[Transcribed page contents]
★ ★ ★ ★

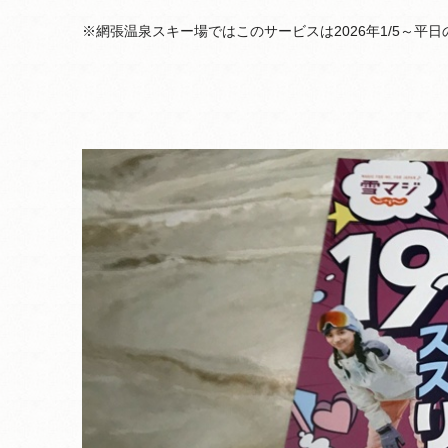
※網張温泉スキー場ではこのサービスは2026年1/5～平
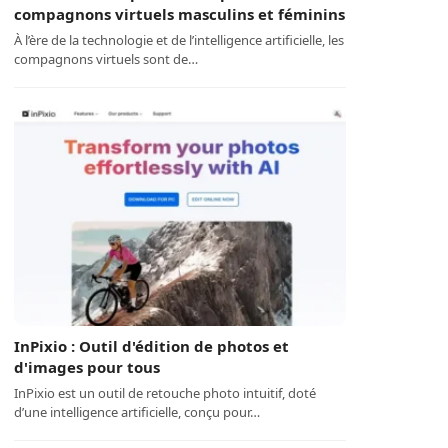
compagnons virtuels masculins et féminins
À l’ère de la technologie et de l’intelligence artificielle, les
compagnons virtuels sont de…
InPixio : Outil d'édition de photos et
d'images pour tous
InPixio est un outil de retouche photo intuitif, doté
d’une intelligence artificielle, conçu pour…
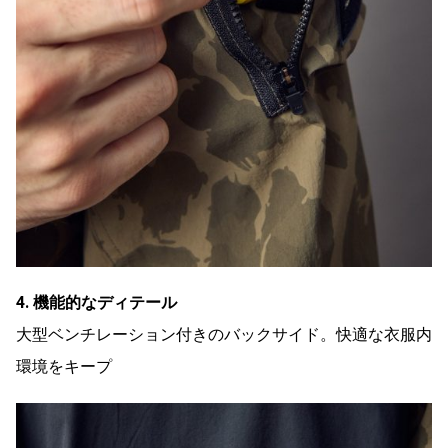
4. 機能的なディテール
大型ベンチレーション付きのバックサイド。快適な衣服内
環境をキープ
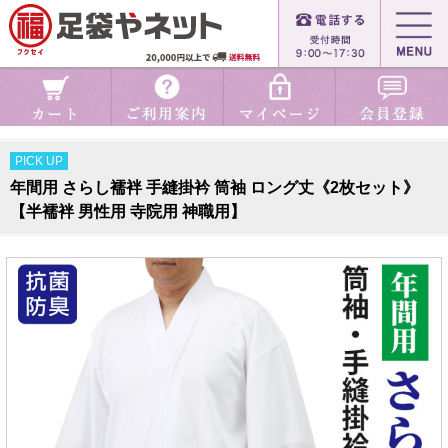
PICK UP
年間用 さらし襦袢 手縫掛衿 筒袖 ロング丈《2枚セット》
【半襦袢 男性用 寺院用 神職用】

★ ★ ★ ★

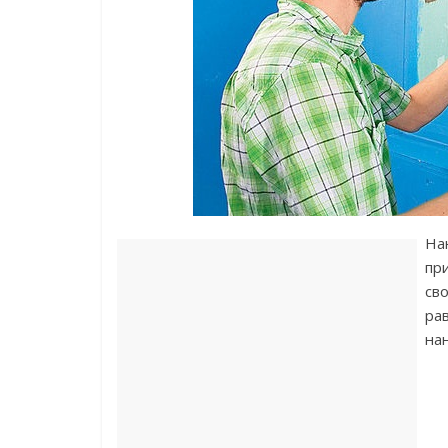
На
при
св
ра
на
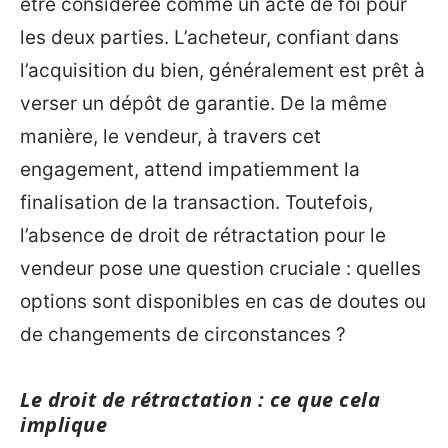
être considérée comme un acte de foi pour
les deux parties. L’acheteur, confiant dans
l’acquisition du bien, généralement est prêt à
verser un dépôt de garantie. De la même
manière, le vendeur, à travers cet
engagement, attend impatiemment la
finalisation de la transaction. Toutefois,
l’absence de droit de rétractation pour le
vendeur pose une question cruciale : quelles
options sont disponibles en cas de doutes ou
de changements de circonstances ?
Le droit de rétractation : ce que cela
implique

★ ★ ★ ★

- **Assignment**
What are the lines above, starting at the one with "l’acquisition du bien, généralement" and ending at the one with "options sont disponibles en cas de doutes ou"? Give them again exactly, and only them.

- **Solution below**
l’acquisition du bien, généralement est prêt à
verser un dépôt de garantie. De la même
manière, le vendeur, à travers cet
engagement, attend impatiemment la
finalisation de la transaction. Toutefois,
l’absence de droit de rétractation pour le
vendeur pose une question cruciale : quelles
options sont disponibles en cas de doutes ou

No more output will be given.